On notera heureusement une diversité dans le comportement des ennemis venant casser un peu la monotonie des affrontements et vous forçant par moments à changer de stratégie. Si les ennemis de base vous attaquent en ligne droite, les loups-garous, eux, peuvent réaliser des bonds prodigieux pour vous atteindre et il faudra s’assurer de les éliminer d’assez loin. D’autres pourront tout de même vous tirer des projectiles, souvent téléguidés, vous obligeant à vous replier ou à les éliminer avant qu’ils ne puissent tirer. Mais sûrement le plus gênant sera le marionnettiste, s’enfuyant toujours en vous voyant pour créer des ennemis en continu. Il faudra donc le rusher au plus vite, vous forçant fréquemment à tout risquer et vous jeter dans la mêlée, ce qui vous permettra au moins d’utiliser quelques fois de plus votre bullet-time, car c’est quand même pour ça qu’on est là.
Au final, entre un level design peu inspiré, avec des niveaux qui se suivent et se ressemblent, et au global pas autant de cabrioles qu’on aurait espéré, on a tendance à s’ennuyer un peu dès lors que la session de jeu se prolonge. On a donc assez rapidement l’impression de tourner en rond, de juste enchaîner des niveaux machinalement pour peut-être avoir une courte cinématique cryptique nous en apprenant plus sur le lore et le passé de notre couple dysfonctionnel, et de recommencer… Une routine qui a vite fait de remplacer le fun du départ.

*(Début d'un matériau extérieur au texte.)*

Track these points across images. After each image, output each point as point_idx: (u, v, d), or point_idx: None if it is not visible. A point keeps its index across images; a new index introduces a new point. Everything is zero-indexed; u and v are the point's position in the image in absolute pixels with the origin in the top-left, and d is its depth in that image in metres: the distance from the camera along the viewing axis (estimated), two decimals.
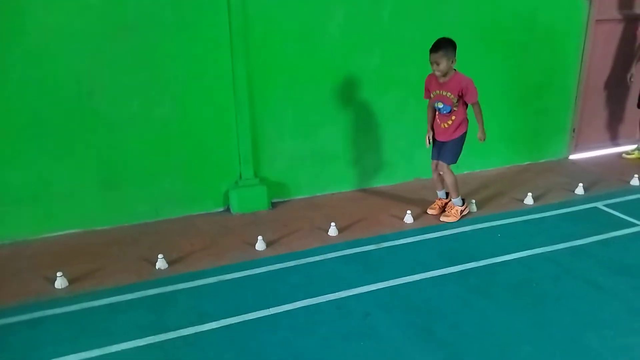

Reste que son histoire, si elle sert plus de prétexte qu’autre chose et n’est pas non plus transcendante, est tout de même plutôt réussie, principalement pour son ambiance et sa narration ultra-sombre, presque caricaturale, à laquelle il faudra tout de même adhérer. Néanmoins, le choix de son thème principal, à savoir la relation abusive, est plutôt intéressant, original, et renforce l’ambiance pesante du titre. Quant à la musique, elle est très éclectique, changeant de style d’un morceau à l’autre, et cela dépendra des goûts de chacun, mais peut, pour ma part, osciller entre l’excellent et le limite tapage sur les nerfs où je voulais finir le niveau au plus vite.
El Paso: Elsewhere n’est donc pas tout à fait au niveau du jeu qu’on espérait, peut-être à tort. Il peut cependant être un bon patch pour tous ceux en manque d’une dose de Max Payne. Il faudra cependant bien garder deux choses en tête : se forcer à faire des sessions courtes, afin que la routine ne s’insinue pas au risque de gâcher votre fun, et sûrement aussi, s’obliger à utiliser à outrance le bullet-time, quitte à troquer l’efficacité pour le style.